Like soy sauce, Hoisin works well as a substitute because it offers a familiar flavor found Asian cooking. This is due to its base being made from fermented soybeans. In addition, hoisin sauce has several other flavors added to it.
These added flavors provide a more complex flavor profile than just using soy sauce as a substitute. In certain dishes this will work well to replace the complexity of the fish sauce. It is best to taste the hoisin sauce first though and make sure it will complement the other flavors of your dish.
One other thing to consider is the consistency of hoisin sauce. Commonly referred to as an Asian barbecue sauce it is thicker than fish sauce. Therefore, it will work best as a glaze or in stir fry dishes. It is also a great dipping sauce.
Use hoisin sauce in a 1:1 substitution for fish sauce in certain recipes.
10. Broth (Mushroom, Fish, Beef)
Broths are good substitutes in a pinch. They can provide the saltiness found in fish sauce, as well as their main flavor.
The most difficult thing with using broth is getting a strong enough flavor.
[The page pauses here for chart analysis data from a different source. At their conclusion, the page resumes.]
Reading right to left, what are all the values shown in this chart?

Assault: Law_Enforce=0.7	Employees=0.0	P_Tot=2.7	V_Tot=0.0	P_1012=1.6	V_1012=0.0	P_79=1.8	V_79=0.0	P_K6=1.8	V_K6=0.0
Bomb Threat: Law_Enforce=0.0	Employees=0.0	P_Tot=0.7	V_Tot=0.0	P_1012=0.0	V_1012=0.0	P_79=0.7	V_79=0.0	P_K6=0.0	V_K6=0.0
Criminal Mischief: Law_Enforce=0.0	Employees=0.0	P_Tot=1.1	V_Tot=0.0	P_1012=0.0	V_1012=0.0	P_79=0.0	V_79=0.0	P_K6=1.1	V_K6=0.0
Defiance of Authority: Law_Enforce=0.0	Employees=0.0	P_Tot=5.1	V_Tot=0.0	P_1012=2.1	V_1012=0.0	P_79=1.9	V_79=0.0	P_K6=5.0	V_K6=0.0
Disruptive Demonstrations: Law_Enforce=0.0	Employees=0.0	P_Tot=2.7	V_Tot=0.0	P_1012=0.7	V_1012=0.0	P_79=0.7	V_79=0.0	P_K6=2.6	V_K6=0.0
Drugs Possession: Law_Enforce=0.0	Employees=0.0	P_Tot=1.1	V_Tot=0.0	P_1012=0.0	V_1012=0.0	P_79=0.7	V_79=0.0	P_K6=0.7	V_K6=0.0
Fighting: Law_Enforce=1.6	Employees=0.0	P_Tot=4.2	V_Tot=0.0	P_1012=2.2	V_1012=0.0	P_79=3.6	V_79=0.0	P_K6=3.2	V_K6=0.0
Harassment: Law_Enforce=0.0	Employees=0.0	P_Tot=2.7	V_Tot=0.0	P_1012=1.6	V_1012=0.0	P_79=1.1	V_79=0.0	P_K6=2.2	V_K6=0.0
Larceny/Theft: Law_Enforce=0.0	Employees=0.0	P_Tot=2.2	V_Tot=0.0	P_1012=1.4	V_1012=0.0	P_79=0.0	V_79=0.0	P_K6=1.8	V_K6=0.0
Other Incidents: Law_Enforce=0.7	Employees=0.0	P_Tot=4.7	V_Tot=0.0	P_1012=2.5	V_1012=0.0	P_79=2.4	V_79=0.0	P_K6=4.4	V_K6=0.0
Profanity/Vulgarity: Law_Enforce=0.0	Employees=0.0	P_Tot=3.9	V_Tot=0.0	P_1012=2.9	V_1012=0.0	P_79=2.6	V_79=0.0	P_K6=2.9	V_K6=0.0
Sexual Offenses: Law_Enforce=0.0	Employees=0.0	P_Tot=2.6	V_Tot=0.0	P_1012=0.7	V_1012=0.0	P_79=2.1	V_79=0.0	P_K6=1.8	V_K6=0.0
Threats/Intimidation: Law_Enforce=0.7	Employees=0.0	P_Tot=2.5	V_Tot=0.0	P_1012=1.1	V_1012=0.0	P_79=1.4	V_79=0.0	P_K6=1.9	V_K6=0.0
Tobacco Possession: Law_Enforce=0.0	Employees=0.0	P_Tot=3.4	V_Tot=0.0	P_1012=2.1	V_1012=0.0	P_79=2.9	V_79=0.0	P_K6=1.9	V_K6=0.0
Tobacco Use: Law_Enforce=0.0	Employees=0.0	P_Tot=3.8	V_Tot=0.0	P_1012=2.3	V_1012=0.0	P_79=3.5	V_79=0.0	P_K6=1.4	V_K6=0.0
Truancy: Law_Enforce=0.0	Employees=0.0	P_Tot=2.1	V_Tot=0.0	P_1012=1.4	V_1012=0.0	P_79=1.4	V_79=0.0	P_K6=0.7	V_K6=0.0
Broths do not have a concentrated flavor; therefore, you will need to use double the amount to get a strong enough flavor.
However, in many recipes the added liquid will shift the overall consistency of the dish too much.
The best dishes to use broth in as a substitute are soups and sauces.
What broth you use will be up to your preference of taste and what you have on hand. Mushroom broth is a great choice for a vegan friendly dish. Beef broth is a common one to have on hand and can work in certain dishes (determine if the other flavors will pair well with the beef).
In addition, you can find fish broth in some stores (or make your own by boiling fish bones in water).
Pick Your Favorite Fish Sauce Substitutes!
Once you have considered which fish sauce substitute will likely pair best with your recipe, go with your favorite flavors and get cooking!